GenAI is Still Not Replacing You
Back in 2023, when LLMs and GenAI was still in its infancy, I argued that GenAI will be a tool for those in the job market and change the workflow of the way we spend our careers. In the time since I wrote that piece, not much has changed and I still stand behind the rationale.
It is essential to clarify that LLMs, including GPT-4, are not true AI. Despite their impressive capabilities, they lack true understanding, consciousness, and self-awareness. LLMs rely on pattern recognition and statistical processing rather than genuine cognitive reasoning. They do not possess subjective experiences or emotions. They are tools designed to process and generate text based on patterns learned from vast amounts of data. Therefore, LLMs cannot fully replicate the complexities of human intelligence, nor replace the multifaceted skills that humans bring to the workforce.
The core to my argument is the lack of reasoning and thinking. To this day, I do not “like” those terms and believe we should choose better words to describe the tokenization aspects of it all.

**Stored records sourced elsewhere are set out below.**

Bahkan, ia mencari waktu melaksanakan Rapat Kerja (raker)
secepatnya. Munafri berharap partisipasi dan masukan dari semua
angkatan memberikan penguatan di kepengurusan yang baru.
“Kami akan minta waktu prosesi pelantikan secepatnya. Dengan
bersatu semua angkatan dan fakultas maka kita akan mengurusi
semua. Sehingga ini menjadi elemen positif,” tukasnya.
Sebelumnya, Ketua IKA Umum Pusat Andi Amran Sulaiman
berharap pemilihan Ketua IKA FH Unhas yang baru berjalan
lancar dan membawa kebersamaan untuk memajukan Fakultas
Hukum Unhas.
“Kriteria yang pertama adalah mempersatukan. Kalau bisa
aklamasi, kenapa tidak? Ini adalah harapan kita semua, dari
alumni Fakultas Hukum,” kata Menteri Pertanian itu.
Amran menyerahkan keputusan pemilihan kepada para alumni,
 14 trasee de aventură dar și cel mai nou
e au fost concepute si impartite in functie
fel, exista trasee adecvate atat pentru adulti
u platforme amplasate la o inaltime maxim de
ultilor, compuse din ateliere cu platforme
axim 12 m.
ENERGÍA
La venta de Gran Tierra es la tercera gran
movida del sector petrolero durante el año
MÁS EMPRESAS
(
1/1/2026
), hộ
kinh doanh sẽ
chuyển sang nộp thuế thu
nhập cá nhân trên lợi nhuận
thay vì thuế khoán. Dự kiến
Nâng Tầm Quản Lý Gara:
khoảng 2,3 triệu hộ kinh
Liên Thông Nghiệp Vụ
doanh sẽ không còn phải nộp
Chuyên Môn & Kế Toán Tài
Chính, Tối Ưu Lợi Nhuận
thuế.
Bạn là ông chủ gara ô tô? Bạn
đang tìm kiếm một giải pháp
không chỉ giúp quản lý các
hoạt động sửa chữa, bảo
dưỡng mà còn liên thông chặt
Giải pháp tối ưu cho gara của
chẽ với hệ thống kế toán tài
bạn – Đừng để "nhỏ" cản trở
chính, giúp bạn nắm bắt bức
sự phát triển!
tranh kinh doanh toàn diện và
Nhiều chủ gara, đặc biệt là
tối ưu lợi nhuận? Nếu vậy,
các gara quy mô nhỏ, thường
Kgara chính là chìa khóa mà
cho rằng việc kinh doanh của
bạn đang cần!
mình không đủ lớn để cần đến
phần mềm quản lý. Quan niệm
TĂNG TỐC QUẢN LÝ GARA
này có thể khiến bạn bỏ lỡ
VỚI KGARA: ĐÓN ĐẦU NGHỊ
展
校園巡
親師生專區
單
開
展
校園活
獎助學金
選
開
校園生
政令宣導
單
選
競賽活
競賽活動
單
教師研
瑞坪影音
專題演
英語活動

Recently, The Economist published a piece entitled, “Why AI hasn’t taken your job”. It takes the argument that AI has changed the nature of some careers such as those in translation (See Duolingo) and learning, but postulates that upskilled careers such as interpretation of language learning has increased. Upskilling and upshifting of productivity are still key to future successes in sectors such as this.
Klarna is also given as an example where a choice is given between GenAI based customer service or a human:
“There will always be a human if you want,” Sebastian Siemiatkowski, its boss, has recently said.

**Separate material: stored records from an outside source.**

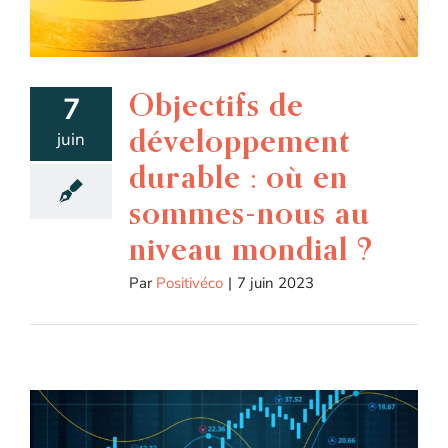
Objectifs de
7
développement
juin
durable : où en
sommes-nous au
niveau mondial ?
Par
Positivéco
|
7 juin 2023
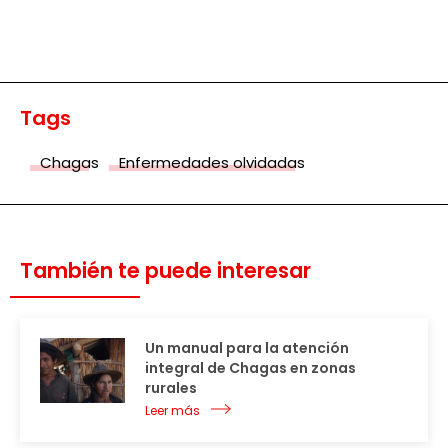
Tags
Chagas
Enfermedades olvidadas
También te puede interesar
Un manual para la atención
integral de Chagas en zonas
rurales
Leer más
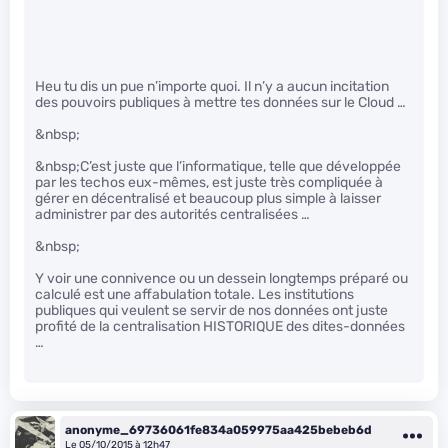
Heu tu dis un pue n’importe quoi. Il n’y a aucun incitation
des pouvoirs publiques à mettre tes données sur le Cloud …
&nbsp;
&nbsp;C’est juste que l’informatique, telle que développée
par les techos eux-mêmes, est juste très compliquée à
gérer en décentralisé et beaucoup plus simple à laisser
administrer par des autorités centralisées …
&nbsp;
Y voir une connivence ou un dessein longtemps préparé ou
calculé est une affabulation totale. Les institutions
publiques qui veulent se servir de nos données ont juste
profité de la centralisation HISTORIQUE des dites-données
…
anonyme_69736061fe834a059975aa425bebeb6d
Le 05/10/2015 à 12h47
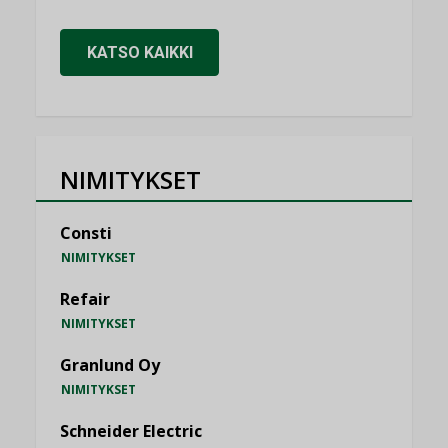
KATSO KAIKKI
NIMITYKSET
Consti
NIMITYKSET
Refair
NIMITYKSET
Granlund Oy
NIMITYKSET
Schneider Electric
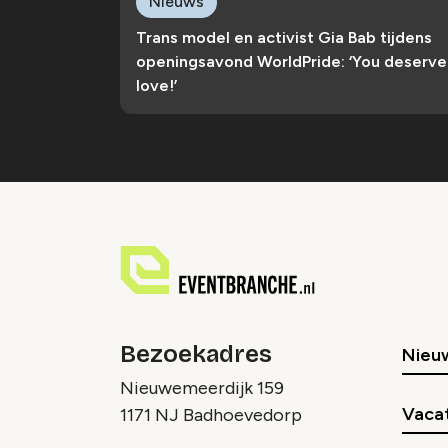
Nieuws
Trans model en activist Gia Bab tijdens
openingsavond WorldPride: ‘You deserve
love!’
Bezoekadres
Nieu
Nieuwemeerdijk 159
Vaca
1171 NJ Badhoevedorp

More importantly (nothing is definite with new technologies), given the massive technology layoffs with claims that AI is replacing work by CEO’s, the data tells a different story.

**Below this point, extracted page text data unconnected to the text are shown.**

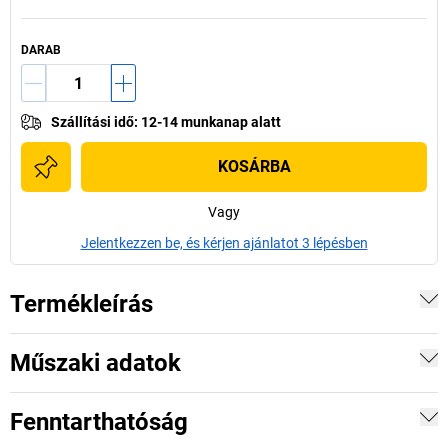
DARAB
Szállítási idő
:
12-14 munkanap alatt
KOSÁRBA
Vagy
Jelentkezzen be, és kérjen ajánlatot 3 lépésben
Termékleírás
Műszaki adatok
Fenntarthatóság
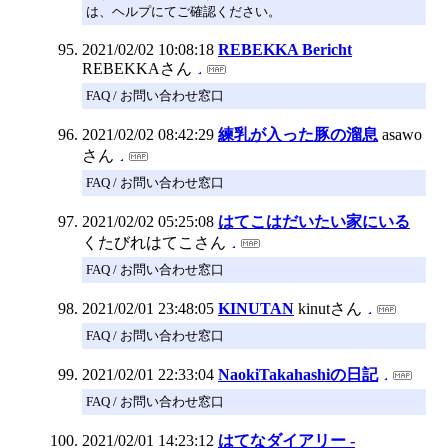
は、ヘルプにてご確認ください。
2021/02/02 10:08:18
REBEKKA Bericht
REBEKKAさん
FAQ / お問い合わせ窓口
2021/02/02 08:42:29
練乳が入った豚の溜息
asawo
さん
FAQ / お問い合わせ窓口
2021/02/02 05:25:08
はてこはだいたい家にいる
くたびれはてこさん
FAQ / お問い合わせ窓口
2021/02/01 23:48:05
KINUTAN
kinutさん
FAQ / お問い合わせ窓口
2021/02/01 22:33:04
NaokiTakahashiの日記
FAQ / お問い合わせ窓口
2021/02/01 14:23:12
はてなダイアリー -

Across the board, American unemployment remains low, at 4.2%. Wage growth is still reasonably strong, which is difficult to square with the notion that AI is causing demand for labour to fall. Trends outside America point in a similar direction. Earnings growth in much of the rich world, including Britain, the euro area and Japan, is strong. In 2024 the employment rate of the OECD club of rich countries, describing the share of working-age people who are actually in a job, hit an all-time high.
The conclusions are the same – GenAI replaces redundancy and not people. As the technology matures, it may change if new unforeseen breakthroughs were to surface, but as of now it’s still best to teach yourself how to use these tools so that you aren’t replaced by an employee who is already familiarized with it.